Sunday, April 26, 2026

HOW TRUMP LIKES HIS NARCISSISTIC SUPPLY SERVED

There was a shooting last night at the White House Correspondents Dinner and the president did a 180 on the subject of White House correspondents, according to The New York Times:
All week long he had been aiming screeds at the news outlets in the room, but now he was praising the reporters before him, complimenting their outfits, using a polite tone of voice and thanking them for their work.

“You’ve been very responsible in your coverage,” he said. “I will say I’ve been seeing what’s been out. You’ve been very responsible.”

This was definitely not the message he had planned to deliver to the media tonight. He said he was going to make what he called the “most inappropriate speech ever made,” and sounded a bit disappointed that he had been robbed of that opportunity. So disappointed, in fact, that he vowed the dinner would be rescheduled for some time in the next 30 days.

But then, he would need a rewrite — or at least that is what he said for now.

“I don’t know if I can ever be as rough as I was going to be tonight,” he said. “I think I’m going to be probably very nice. I’ll be very boring the next time, but we’re going to have a great event.”
I have no idea whether Trump really would have delivered the "most inappropriate speech ever made" if the shooting hadn't happened. This could be an empty boast, like his threats to obliterate Iran. But I assume he would have delivered a typical Trump speech -- a rambling but very nasty hour-and-a-half diatribe, probably with an emphasis on the supposed sins of "the fake news." It would have been ugly. It might have had a few new insults that would have seemed unusually harsh even by Trump's standards and would have grabbed all the headlines, while going viral on X and Bluesky.

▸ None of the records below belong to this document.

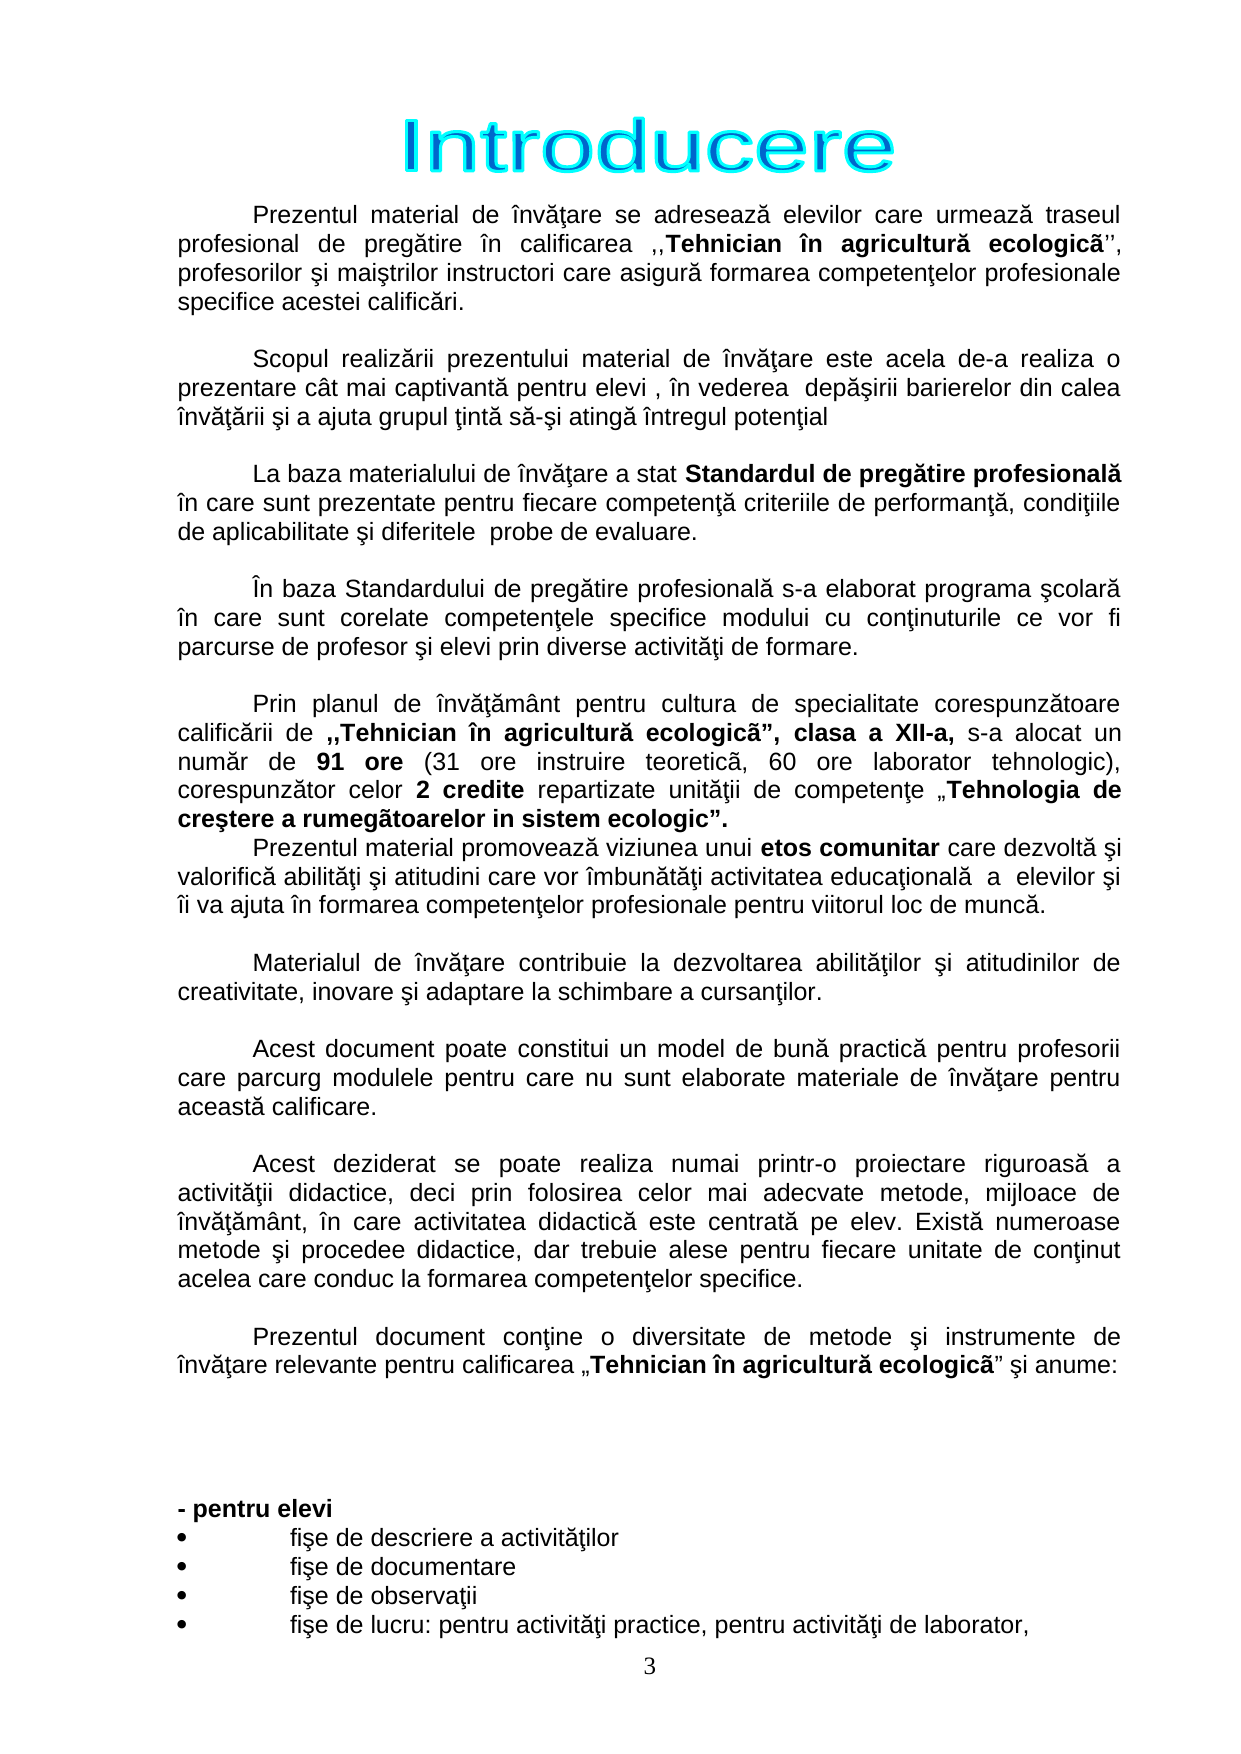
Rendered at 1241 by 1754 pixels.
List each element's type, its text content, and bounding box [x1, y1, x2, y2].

text - pentru elevi [177, 1494, 1122, 1523]
list fişe de documentare [177, 1552, 1122, 1581]
text La baza materialului de învăţare a stat Standardul de pregătire profesională în care sunt prezentate pentru fiecare competenţă criteriile de performanţă, condiţiile de aplicabilitate şi diferitele probe de evaluare. [177, 459, 1122, 546]
list fişe de descriere a activităţilor [177, 1523, 1122, 1552]
text Acest document poate constitui un model de bună practică pentru profesorii care parcurg modulele pentru care nu sunt elaborate materiale de învăţare pentru această calificare. [177, 1034, 1122, 1121]
text Prezentul material de învăţare se adresează elevilor care urmează traseul profesional de pregătire în calificarea ,,Tehnician în agricultură ecologicã’’, profesorilor şi maiştrilor instructori care asigură formarea competenţelor profesionale specifice acestei calificări. [177, 201, 1122, 316]
text Prin planul de învăţământ pentru cultura de specialitate corespunzătoare calificării de ,,Tehnician în agricultură ecologicã”, clasa a XII-a, s-a alocat un număr de 91 ore (31 ore instruire teoreticã, 60 ore laborator tehnologic), corespunzător celor 2 credite repartizate unităţii de competenţe „Tehnologia de creştere a rumegãtoarelor in sistem ecologic”. [177, 689, 1122, 833]
text Prezentul material promovează viziunea unui etos comunitar care dezvoltă şi valorifică abilităţi şi atitudini care vor îmbunătăţi activitatea educaţională a elevilor şi îi va ajuta în formarea competenţelor profesionale pentru viitorul loc de muncă. [177, 833, 1122, 919]
text Scopul realizării prezentului material de învăţare este acela de-a realiza o prezentare cât mai captivantă pentru elevi , în vederea depăşirii barierelor din calea învăţării şi a ajuta grupul ţintă să-şi atingă întregul potenţial [177, 344, 1122, 431]
list fişe de observaţii [177, 1581, 1122, 1609]
text Prezentul document conţine o diversitate de metode şi instrumente de învăţare relevante pentru calificarea „Tehnician în agricultură ecologicã” şi anume: [177, 1322, 1122, 1379]
list fişe de lucru: pentru activităţi practice, pentru activităţi de laborator, [177, 1609, 1122, 1638]
text Acest deziderat se poate realiza numai printr-o proiectare riguroasă a activităţii didactice, deci prin folosirea celor mai adecvate metode, mijloace de învăţământ, în care activitatea didactică este centrată pe elev. Există numeroase metode şi procedee didactice, dar trebuie alese pentru fiecare unitate de conţinut acelea care conduc la formarea competenţelor specifice. [177, 1149, 1122, 1293]
text În baza Standardului de pregătire profesională s-a elaborat programa şcolară în care sunt corelate competenţele specifice modului cu conţinuturile ce vor fi parcurse de profesor şi elevi prin diverse activităţi de formare. [177, 574, 1122, 661]
text Materialul de învăţare contribuie la dezvoltarea abilităţilor şi atitudinilor de creativitate, inovare şi adaptare la schimbare a cursanţilor. [177, 948, 1122, 1006]
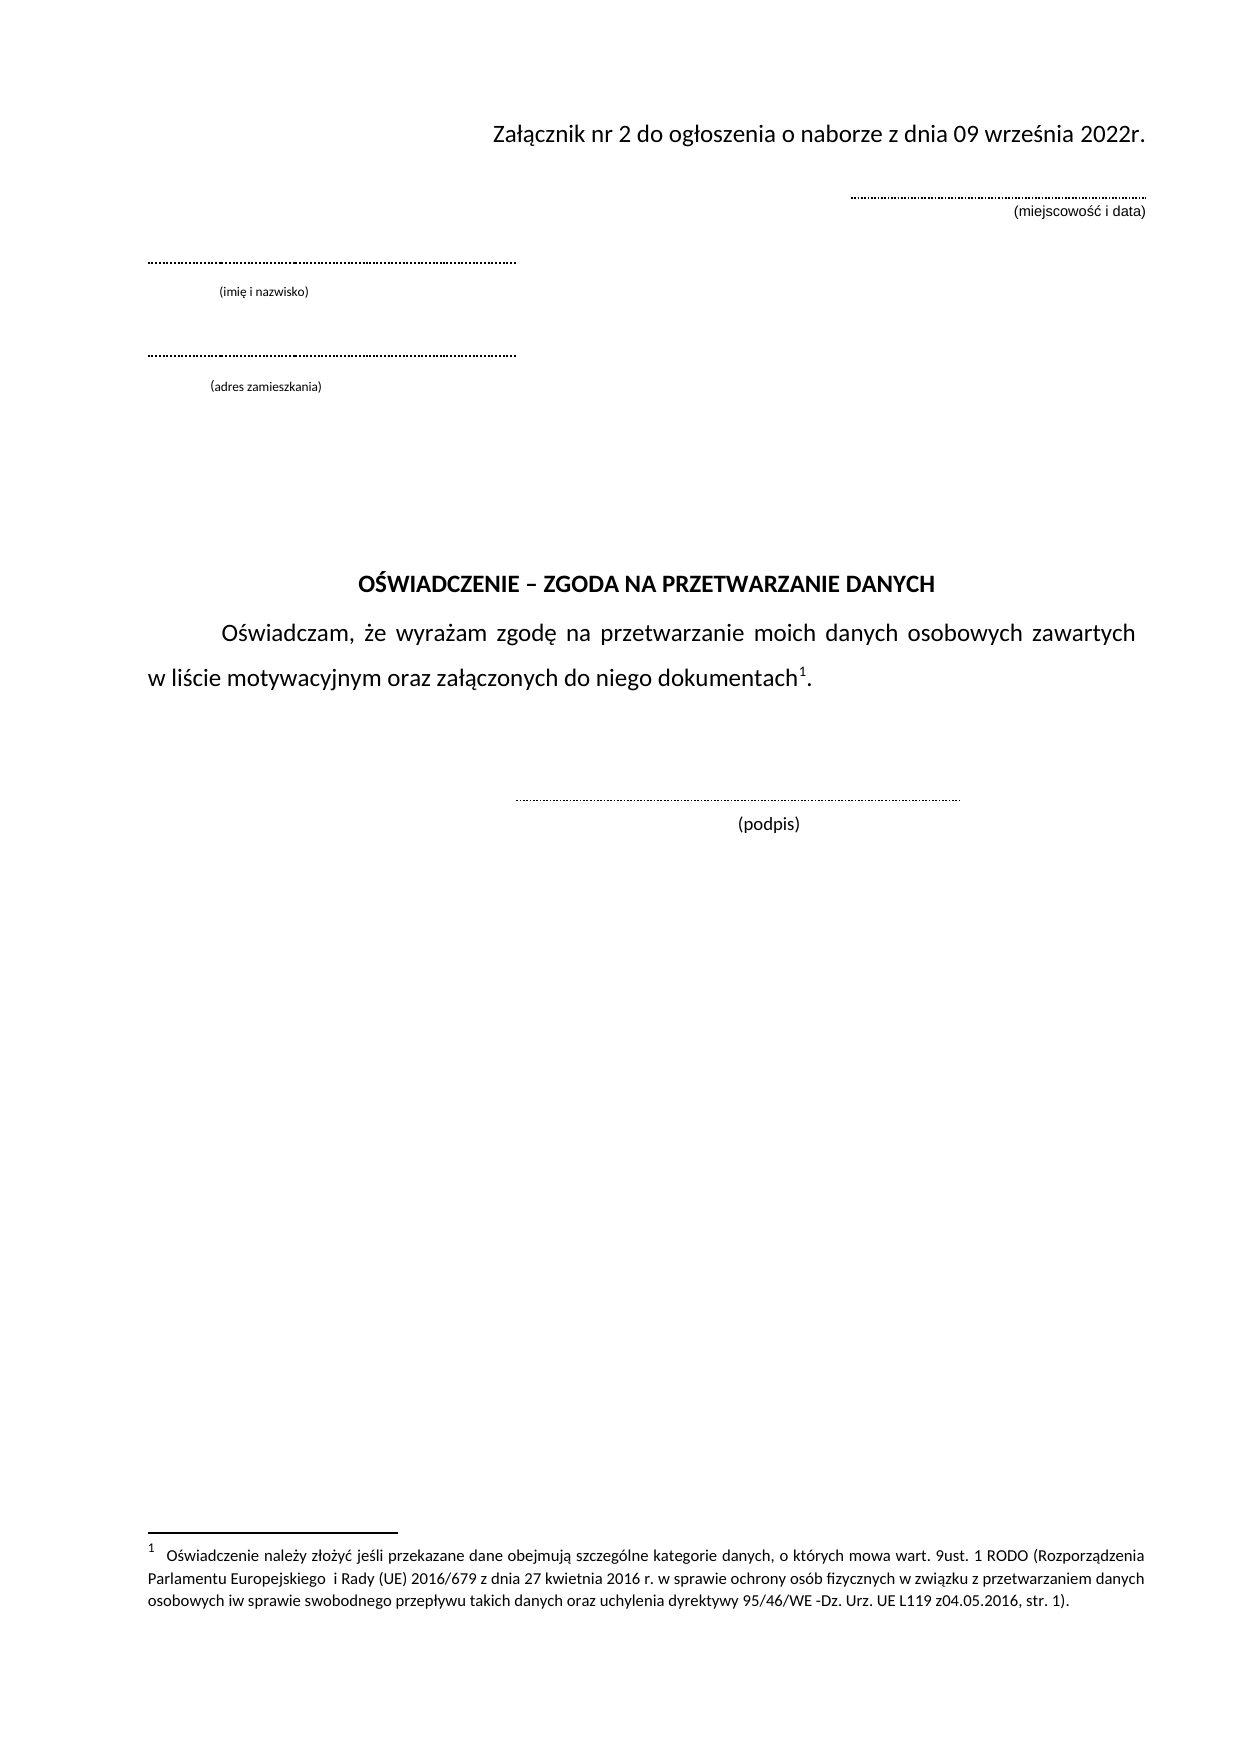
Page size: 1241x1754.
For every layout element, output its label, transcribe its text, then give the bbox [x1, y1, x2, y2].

text (podpis) [148, 774, 1146, 837]
text (imię i nazwisko) [148, 284, 1146, 312]
text (adres zamieszkania) [148, 377, 1146, 407]
text Oświadczam, że wyrażam zgodę na przetwarzanie moich danych osobowych zawartych w liście motywacyjnym oraz załączonych do niego dokumentach. [148, 617, 1146, 693]
text (miejscowość i data) [148, 167, 1146, 219]
text Załącznik nr 2 do ogłoszenia o naborze z dnia 09 września 2022r. [148, 118, 1146, 149]
text OŚWIADCZENIE – ZGODA NA PRZETWARZANIE DANYCH [148, 568, 1146, 598]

And then the shooting happened, and Trump was the central figure in the only news story anyone cared about. And all of a sudden, he didn't feel the need to launch mean-spirited attacks at the press, because his narcissistic supply needs were being met. He no longer needed to make news. He was news. Attention was coming to him.

Now he gets to say he's in rarefied company:
When asked by a reporter, “Why do you think this keeps happening?” Trump responded, “Well, you know, I've studied assassinations, and I must tell you the most impactful people, the people who do the most, take a look at Abraham Lincoln ... the people that make the biggest impact, they're the ones that they go after. They don't go after the ones that don't do much.”

“And when you look at the people where there was an attempt or a successful attempt, they're very impactful people. They're big names," he continued.
(Apparently he doesn't know that Gerald Ford, one of our least consequential presidents, survived two assassination attempts in one month.)

And he gets to demand his beloved ballroom, which I'm beginning to believe he sees as himself in the form of a building.

Am I saying that Trump doesn't really hate the media -- that it's all an act? No. He hates the media and he wants to woo the media. He's known for attacking some of the same journalists he's courting -- Maggie Haberman, for instance. He wants them to write nothing but flattering pieces about him, and he hates them when they don't. But instead of accepting the idea that they sometimes won't feed his ego, he continues to seek their praise and resent them when they don't deliver it. His need for praise is bottomless.

But a shooting silences any criticism of Trump, at least temporarily. And so he gets the coverage he wants
“You’ve been very responsible in your coverage,” he said. “I will say I’ve been seeing what’s been out. You’ve been very responsible.”
Translation: He's the main character, and no one is being mean to him. And the world turns on Trump's need for ego gratification.